Wednesday, September 30, 2009
Currently On: Chapter Fourteen, Page 145
Total Pages: 290
Total Words: 92,000
I did get some writing done on the flight over. It feels good to make my story lean and mean!
Shortly before the start of the work day in the lab, music plays over the intercom, and the people in the office area do a series of stretches. I do my best to follow along. Then there's a short assembly before work begins.

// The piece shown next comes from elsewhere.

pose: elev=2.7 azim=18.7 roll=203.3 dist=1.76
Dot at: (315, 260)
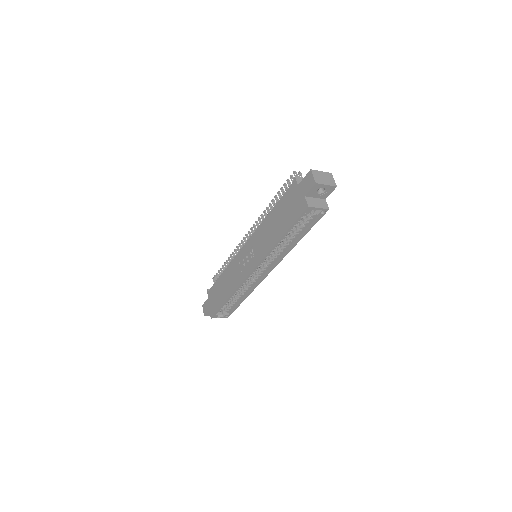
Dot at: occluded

I've gone through all the documents the QC manager had for me, so now it looks like I'll be practicing experiments for the rest of the time. Some of the techniques are different from what I do at home. For example, most of their pipetting is done by mouth. (At home, I use automated pipets.) I haven't done mouth pipetting since high school biology class, when I got urea into my mouth. I'm doing it here for some of the work -- and yes, I've sucked up enzyme solution into my mouth again. Harmless, but not very tasty.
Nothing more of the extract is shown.